» WHAT IS EXPECTED:
Copy the data below word for word, starting at the line that contains "left knee: (573, 406, -16)" and continuing through the last line of the data, both included.
-- SOURCE INFORMATION follows --
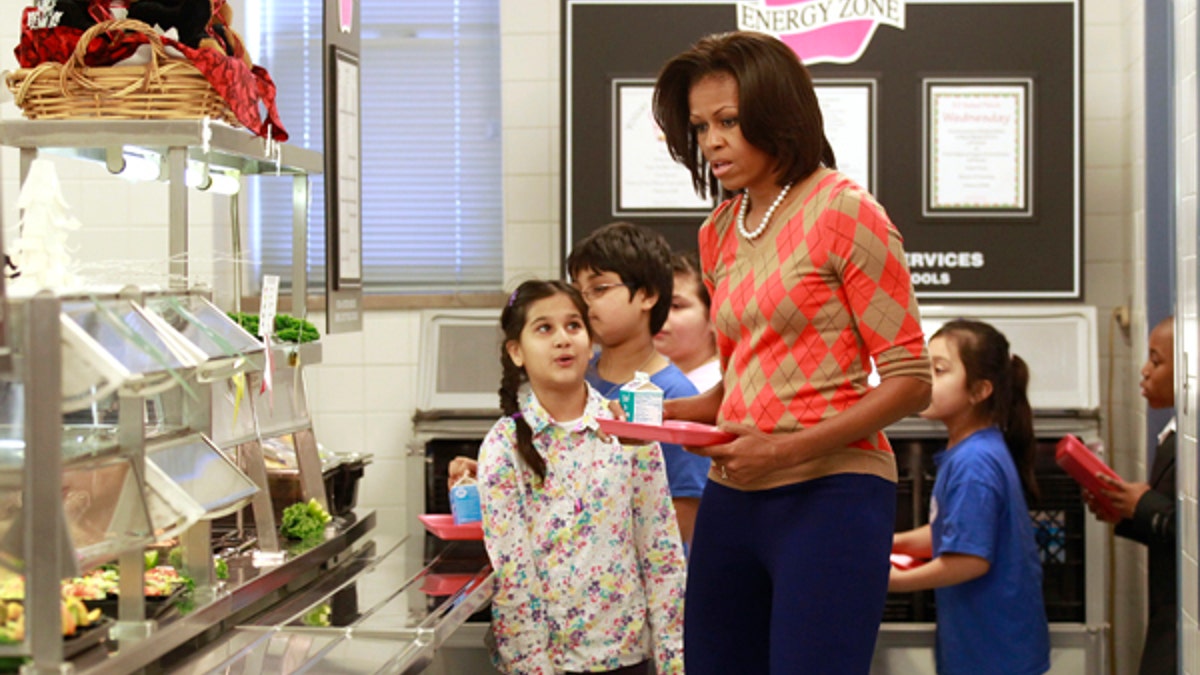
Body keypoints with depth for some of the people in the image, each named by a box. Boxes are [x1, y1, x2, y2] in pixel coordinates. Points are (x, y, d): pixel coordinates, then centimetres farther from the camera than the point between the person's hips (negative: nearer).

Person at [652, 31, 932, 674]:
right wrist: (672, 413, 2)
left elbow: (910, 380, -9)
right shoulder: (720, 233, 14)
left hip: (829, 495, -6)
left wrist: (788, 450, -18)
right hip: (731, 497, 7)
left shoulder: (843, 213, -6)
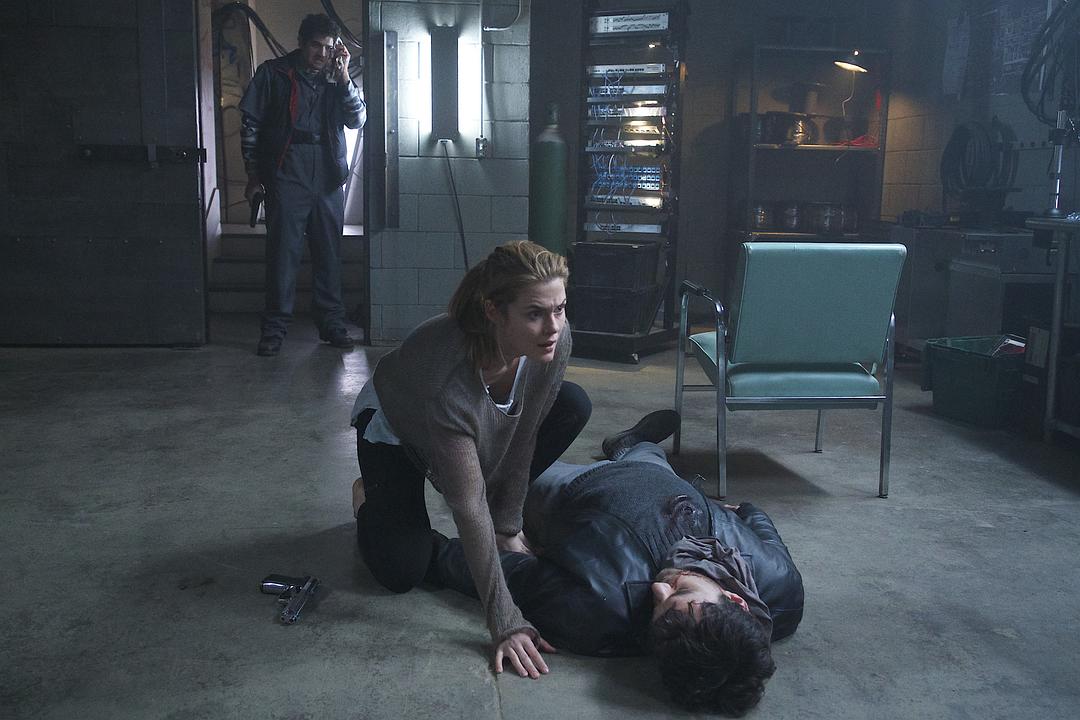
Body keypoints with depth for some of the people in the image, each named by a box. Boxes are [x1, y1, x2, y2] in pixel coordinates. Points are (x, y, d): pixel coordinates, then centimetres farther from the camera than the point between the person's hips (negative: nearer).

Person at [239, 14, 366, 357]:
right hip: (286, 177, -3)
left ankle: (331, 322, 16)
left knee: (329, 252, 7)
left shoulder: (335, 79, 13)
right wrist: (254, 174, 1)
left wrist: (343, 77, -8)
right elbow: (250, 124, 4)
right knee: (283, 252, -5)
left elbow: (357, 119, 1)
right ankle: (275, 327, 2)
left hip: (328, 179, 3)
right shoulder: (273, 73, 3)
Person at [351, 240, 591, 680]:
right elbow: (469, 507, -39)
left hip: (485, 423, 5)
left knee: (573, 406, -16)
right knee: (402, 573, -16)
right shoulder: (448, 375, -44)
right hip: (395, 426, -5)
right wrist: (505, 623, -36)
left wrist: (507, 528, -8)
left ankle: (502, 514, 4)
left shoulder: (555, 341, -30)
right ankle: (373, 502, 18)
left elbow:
-- SOURCE INFORMATION concluded --
» FINISHED TASK:
left knee: (573, 406, -16)
right knee: (402, 573, -16)
right shoulder: (448, 375, -44)
right hip: (395, 426, -5)
right wrist: (505, 623, -36)
left wrist: (507, 528, -8)
left ankle: (502, 514, 4)
left shoulder: (555, 341, -30)
right ankle: (373, 502, 18)
left elbow:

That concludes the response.